# Work instruction:
The data must be transcribed exactly, with no line missing.

# Saved entries:
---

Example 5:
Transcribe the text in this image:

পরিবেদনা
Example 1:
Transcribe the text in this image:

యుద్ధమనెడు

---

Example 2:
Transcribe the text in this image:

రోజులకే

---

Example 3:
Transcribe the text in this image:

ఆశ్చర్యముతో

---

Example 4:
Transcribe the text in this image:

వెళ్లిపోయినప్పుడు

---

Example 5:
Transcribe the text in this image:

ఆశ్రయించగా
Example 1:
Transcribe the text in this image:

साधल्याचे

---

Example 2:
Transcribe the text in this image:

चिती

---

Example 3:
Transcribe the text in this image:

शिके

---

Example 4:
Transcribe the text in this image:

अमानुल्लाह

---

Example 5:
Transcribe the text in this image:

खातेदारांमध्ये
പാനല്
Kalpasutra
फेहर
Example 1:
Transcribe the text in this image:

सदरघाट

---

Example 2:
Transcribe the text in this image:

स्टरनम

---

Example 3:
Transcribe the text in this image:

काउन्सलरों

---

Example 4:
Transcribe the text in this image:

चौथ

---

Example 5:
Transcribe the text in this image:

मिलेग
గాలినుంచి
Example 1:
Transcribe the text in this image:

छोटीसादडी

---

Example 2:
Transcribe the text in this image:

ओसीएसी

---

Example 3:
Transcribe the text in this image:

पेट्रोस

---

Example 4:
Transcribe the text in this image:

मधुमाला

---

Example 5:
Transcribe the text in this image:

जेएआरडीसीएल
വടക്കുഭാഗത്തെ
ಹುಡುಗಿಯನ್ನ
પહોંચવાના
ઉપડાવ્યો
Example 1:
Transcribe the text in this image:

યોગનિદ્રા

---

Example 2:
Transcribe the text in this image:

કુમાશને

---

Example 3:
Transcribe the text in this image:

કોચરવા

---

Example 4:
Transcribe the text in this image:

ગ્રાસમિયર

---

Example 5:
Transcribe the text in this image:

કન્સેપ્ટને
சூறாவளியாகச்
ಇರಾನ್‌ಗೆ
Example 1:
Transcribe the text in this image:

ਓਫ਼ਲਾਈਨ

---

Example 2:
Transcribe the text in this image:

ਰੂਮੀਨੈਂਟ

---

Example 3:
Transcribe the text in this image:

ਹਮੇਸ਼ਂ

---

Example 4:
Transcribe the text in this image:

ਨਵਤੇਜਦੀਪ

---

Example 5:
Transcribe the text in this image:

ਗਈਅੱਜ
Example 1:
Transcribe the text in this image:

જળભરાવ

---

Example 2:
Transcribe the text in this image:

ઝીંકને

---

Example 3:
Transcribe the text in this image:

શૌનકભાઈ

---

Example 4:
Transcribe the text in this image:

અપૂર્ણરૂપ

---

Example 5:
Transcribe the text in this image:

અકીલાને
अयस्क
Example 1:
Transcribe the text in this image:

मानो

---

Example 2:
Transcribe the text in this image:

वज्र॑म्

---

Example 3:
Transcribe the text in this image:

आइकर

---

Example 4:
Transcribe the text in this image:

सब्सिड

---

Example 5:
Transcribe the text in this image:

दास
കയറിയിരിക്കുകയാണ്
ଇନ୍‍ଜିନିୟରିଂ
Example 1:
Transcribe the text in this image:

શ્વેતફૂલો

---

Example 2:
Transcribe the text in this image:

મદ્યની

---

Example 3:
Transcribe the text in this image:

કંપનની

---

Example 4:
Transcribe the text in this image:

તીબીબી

# Task solution:
---

Example 5:
Transcribe the text in this image:

পরিবেদনা
Example 1:
Transcribe the text in this image:

యుద్ధమనెడు

---

Example 2:
Transcribe the text in this image:

రోజులకే

---

Example 3:
Transcribe the text in this image:

ఆశ్చర్యముతో

---

Example 4:
Transcribe the text in this image:

వెళ్లిపోయినప్పుడు

---

Example 5:
Transcribe the text in this image:

ఆశ్రయించగా
Example 1:
Transcribe the text in this image:

साधल्याचे

---

Example 2:
Transcribe the text in this image:

चिती

---

Example 3:
Transcribe the text in this image:

शिके

---

Example 4:
Transcribe the text in this image:

अमानुल्लाह

---

Example 5:
Transcribe the text in this image:

खातेदारांमध्ये
പാനല്
Kalpasutra
फेहर
Example 1:
Transcribe the text in this image:

सदरघाट

---

Example 2:
Transcribe the text in this image:

स्टरनम

---

Example 3:
Transcribe the text in this image:

काउन्सलरों

---

Example 4:
Transcribe the text in this image:

चौथ

---

Example 5:
Transcribe the text in this image:

मिलेग
గాలినుంచి
Example 1:
Transcribe the text in this image:

छोटीसादडी

---

Example 2:
Transcribe the text in this image:

ओसीएसी

---

Example 3:
Transcribe the text in this image:

पेट्रोस

---

Example 4:
Transcribe the text in this image:

मधुमाला

---

Example 5:
Transcribe the text in this image:

जेएआरडीसीएल
വടക്കുഭാഗത്തെ
ಹುಡುಗಿಯನ್ನ
પહોંચવાના
ઉપડાવ્યો
Example 1:
Transcribe the text in this image:

યોગનિદ્રા

---

Example 2:
Transcribe the text in this image:

કુમાશને

---

Example 3:
Transcribe the text in this image:

કોચરવા

---

Example 4:
Transcribe the text in this image:

ગ્રાસમિયર

---

Example 5:
Transcribe the text in this image:

કન્સેપ્ટને
சூறாவளியாகச்
ಇರಾನ್‌ಗೆ
Example 1:
Transcribe the text in this image:

ਓਫ਼ਲਾਈਨ

---

Example 2:
Transcribe the text in this image:

ਰੂਮੀਨੈਂਟ

---

Example 3:
Transcribe the text in this image:

ਹਮੇਸ਼ਂ

---

Example 4:
Transcribe the text in this image:

ਨਵਤੇਜਦੀਪ

---

Example 5:
Transcribe the text in this image:

ਗਈਅੱਜ
Example 1:
Transcribe the text in this image:

જળભરાવ

---

Example 2:
Transcribe the text in this image:

ઝીંકને

---

Example 3:
Transcribe the text in this image:

શૌનકભાઈ

---

Example 4:
Transcribe the text in this image:

અપૂર્ણરૂપ

---

Example 5:
Transcribe the text in this image:

અકીલાને
अयस्क
Example 1:
Transcribe the text in this image:

मानो

---

Example 2:
Transcribe the text in this image:

वज्र॑म्

---

Example 3:
Transcribe the text in this image:

आइकर

---

Example 4:
Transcribe the text in this image:

सब्सिड

---

Example 5:
Transcribe the text in this image:

दास
കയറിയിരിക്കുകയാണ്
ଇନ୍‍ଜିନିୟରିଂ
Example 1:
Transcribe the text in this image:

શ્વેતફૂલો

---

Example 2:
Transcribe the text in this image:

મદ્યની

---

Example 3:
Transcribe the text in this image:

કંપનની

---

Example 4:
Transcribe the text in this image:

તીબીબી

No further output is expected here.